Genetics, genomics, and cancer risk assessment: State of the Art and Future Directions in the Era of Personalized Medicine

Abstract

Scientific and technologic advances are revolutionizing our approach to genetic cancer risk assessment, cancer screening and prevention, and targeted therapy, fulfilling the promise of personalized medicine. In this monograph, we review the evolution of scientific discovery in cancer genetics and genomics, and describe current approaches, benefits, and barriers to the translation of this information to the practice of preventive medicine. Summaries of known hereditary cancer syndromes and highly penetrant genes are provided and contrasted with recently discovered genomic variants associated with modest increases in cancer risk. We describe the scope of knowledge, tools, and expertise required for the translation of complex genetic and genomic test information into clinical practice. The challenges of genomic counseling include the need for genetics and genomics professional education and multidisciplinary team training, the need for evidence-based information regarding the clinical utility of testing for genomic variants, the potential dangers posed by premature marketing of first-generation genomic profiles, and the need for new clinical models to improve access to and responsible communication of complex disease risk information. We conclude that given the experiences and lessons learned in the genetics era, the multidisciplinary model of genetic cancer risk assessment and management will serve as a solid foundation to support the integration of personalized genomic information into the practice of cancer medicine.

FIGURE 1

Timeline of cancer genetics to genomic discovery. Depicted is a snapshot of scientific developments capturing a century of experience in the translation of research in genetics and genomics to the practice of cancer medicine.

FIGURE 2

Phenotypic effect size and frequency of occurrence. In humans, mutations in highly penetrant cancer susceptibility genes are rare whereas mutations in genes conferring low-to-moderate cancer risks are common. (*) Named genes only reflect the most likely candidate genes to be implicated by the marker single nucleotide polymorphisms (SNPs) identified from the genome-wide association studies.

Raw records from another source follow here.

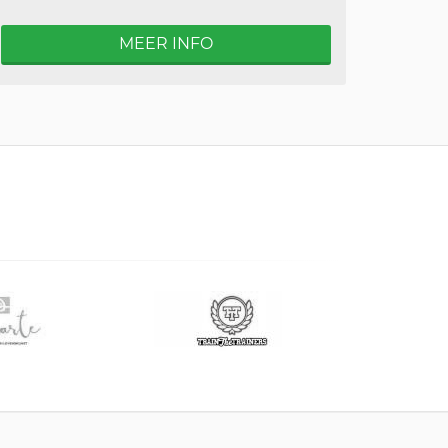
MEER INFO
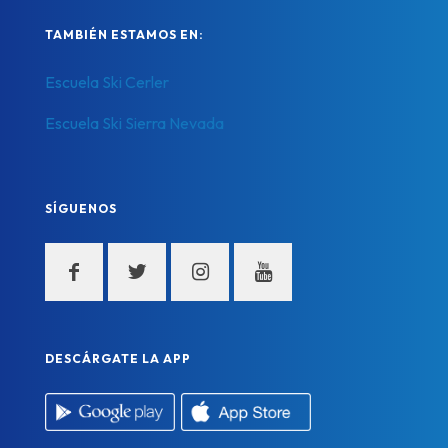
TAMBIÉN ESTAMOS EN:
Escuela Ski Cerler
Escuela Ski Sierra Nevada
SÍGUENOS
DESCÁRGATE LA APP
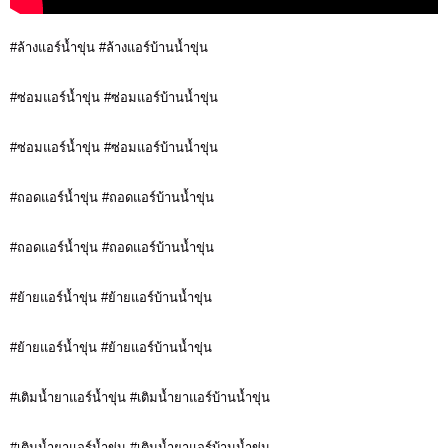
#ล้างแอร์น้ำขุ่น #ล้างแอร์บ้านน้ำขุ่น
#ซ่อมแอร์น้ำขุ่น #ซ่อมแอร์บ้านน้ำขุ่น
#ซ่อมแอร์น้ำขุ่น #ซ่อมแอร์บ้านน้ำขุ่น
#ถอดแอร์น้ำขุ่น #ถอดแอร์บ้านน้ำขุ่น
#ถอดแอร์น้ำขุ่น #ถอดแอร์บ้านน้ำขุ่น
#ย้ายแอร์น้ำขุ่น #ย้ายแอร์บ้านน้ำขุ่น
#ย้ายแอร์น้ำขุ่น #ย้ายแอร์บ้านน้ำขุ่น
#เติมน้ำยาแอร์น้ำขุ่น #เติมน้ำยาแอร์บ้านน้ำขุ่น
#เติมน้ำยาแอร์น้ำขุ่น #เติมน้ำยาแอร์บ้านน้ำขุ่น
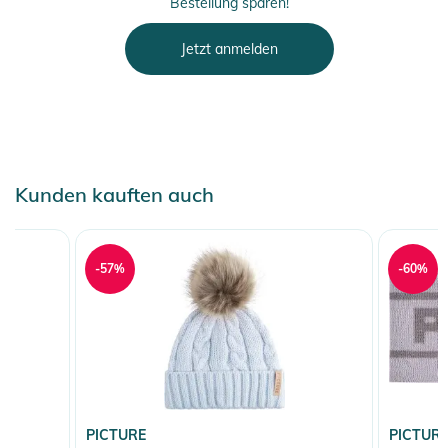
Bestellung sparen!
Jetzt anmelden
Kunden kauften auch
-57%
-60%
PICTURE
PICTUR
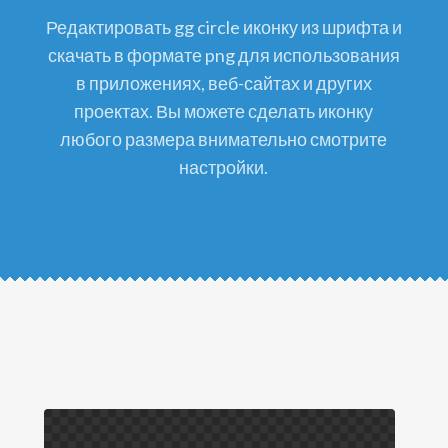
редактировать gg circle иконку из шрифта и
скачать в формате png для использования
в приложениях, веб-сайтах и других
проектах. Вы можете сделать иконку
любого размера внимательно смотрите
настройки.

From Stadler ZK, Thom P, Robson ME, et al., Genome-Wide Association Studies of Cancer. J Clin Oncol Vol. 28(27), 2010. 4255–4267. Reprinted with permission. © 2010 by American Society of Clinical Oncology. All rights reserved.

FIGURE 3

Clinical utility of genetic and genomic tests. When considering the future development of germline genetic testing in oncologic care, it is useful to think of tests with regard to their position along two axes. The first axis identifies whether or not the test can be said to have accepted clinical utility. The second axis describes whether the test was obtained through the mediation of a health care provider (HCP) with whom the individual being tested had an ongoing relationship, or through a direct-to-consumer (DTC) channel. To date, most genetic testing for cancer susceptibility can be categorized as professionally mediated and of accepted clinical utility (quadrant 1). As the fields of oncology and genetics continue to progress and become increasingly intertwined, HCPs will need to develop a working knowledge of tests that fall under the other three quadrants. From Robson ME, Storm CD, Weitzel J, Wollins DS and Offit K. J Clin Oncol Vol. 28(5)2010:893–901. Reprinted with permission. © 2010 by American Society of Clinical Oncology. All rights reserved.

FIGURE 4

Genome Wide Association Studies for Cancer. The left axis represents the odds ratio (OR). The horizontal axis depicts the frequency of minor alleles. As shown, the OR associated with developing cancer for most of the alleles is low. Exceptions are the marker SNPs mapping to KITLG in testicular germ cell cancer and JAK2 in myeloproliferative neoplasms, which have ORs of approximately 3.0, with allele frequencies ranging from 20% to 40%. Adapted from data in Stadler ZK, Thom P, Robson ME, et al., Genome-Wide Association Studies of Cancer. J Clin Oncol Vol. 28(27), 2010. 4255–4267.